低金利下の現状、銀行にお金を預けているだけでは、効果的に資産を増やすのが難しい状況です。

一方、「投資」であれば、より高いリターンが期待できます。

もちろん、投資にはリスクが付きものです。「リターンがいくらになるかわからない」「損をするかもしれない」といった不安も生じてくることでしょう。

「いきなりハイリスクな投資は怖い」という人も多いと思いますが、世の中には投資信託や債券など数多くの投資商品があり、リスクも高低まちまちです。

投資初心者の方は、まずは好奇心のおもむくままに「投資ってそもそも何?」「どんな投資商品があるの?」といった初歩的な情報収集から始めてみると、楽しい資産運用のスタートが切れることでしょう。

4. 自分ができるところから貯蓄を始めよう

「お金を使う」タイミングを考える時は、同時に「お金を貯める」タイミングも考慮する必要があります。

参考になれば幸いです。

4.1 【ご参考】金融資産とは

J-FLEC金融経済教育推進機構「2025年家計の金融行動に関する世論調査」では、「金融資産」について、『定期性預金・普通預金等の区分にかかわらず、運用の為または将来に備えて蓄えている部分としています。ただし、商・工業や農・林・漁業等の事業のために保有している金融資産や、土地・住宅・貴金属等の実物資産、現金、預貯金で日常的な出し入れ・引落しに備えている部分は除きます。

5. 本記事の監修を終えて:新NISAで資産運用を行う元FP会社職員の監修者コメント

監修者画像
下村 美乃莉

私がこれまでFP相談でお会いしてきた数百名のお客様を見てきて、貯蓄上手と貯蓄下手の明暗を分ける最大の要因だと感じたのが「預貯金の目的を見失ったままにしていないか」という点です。

最終的に資産運用へ踏み出せた人とそうでない人の決定的な差は、投資の知識量ではなく、「どんな生活がしたいか、あるいはどんな生活は絶対に避けたいか」という目的への想いの強さでした。「おひとりさまだから老後にしっかり備えたい」「子どものためにどうしてもお金を残したい」など状況は様々ですが、その想いの強さこそが決断の原動力となります。このように、ゴール(目的)から逆算して資産形成を行う手法を「ゴールベースアプローチ」と呼びます。
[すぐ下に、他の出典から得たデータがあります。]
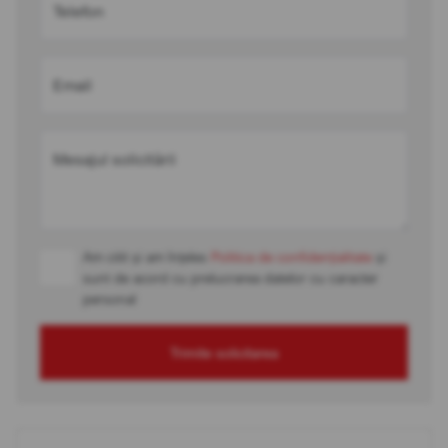
Telefon
Email
Mesajul solicitării
Am citit și am înțeles
Politica de confidențialitate
și
sunt de acord cu prelucrarea datelor cu caracter
personal
Trimite solicitarea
記事本文のNG特徴の1つ目と3つ目にもあるように、資産運用を始めると数々のメンタルブロック(特に損失を極端に嫌う心の動き)に直面します。相場の上下で心が揺さぶられたとき、ブレずに冷静でいられるかどうかも、この「目的」がカギを握るのです。

実際にあったFP相談の例をご紹介しましょう。同時期に相談に来られ、ドル建ての生命保険を使った運用を検討していたAさんとBさんがいました。為替が円安に傾いたとき、Aさんは「また円高のタイミングがくるかもしれない」と運用の開始を見送りました。一方のBさんは、自身の目的に向かって即刻運用を開始しました。その後、相場はさらに円安へと進み、結果として早く決断したBさんの資産は大きく増えることになりました。

資産形成において「完璧なタイミング」を待ち続けることは、最大の機会損失になり得ます。まずはご自身の「お金を貯める目的」を明確にし、ブレない軸を持って最初の一歩を踏み出してみてください。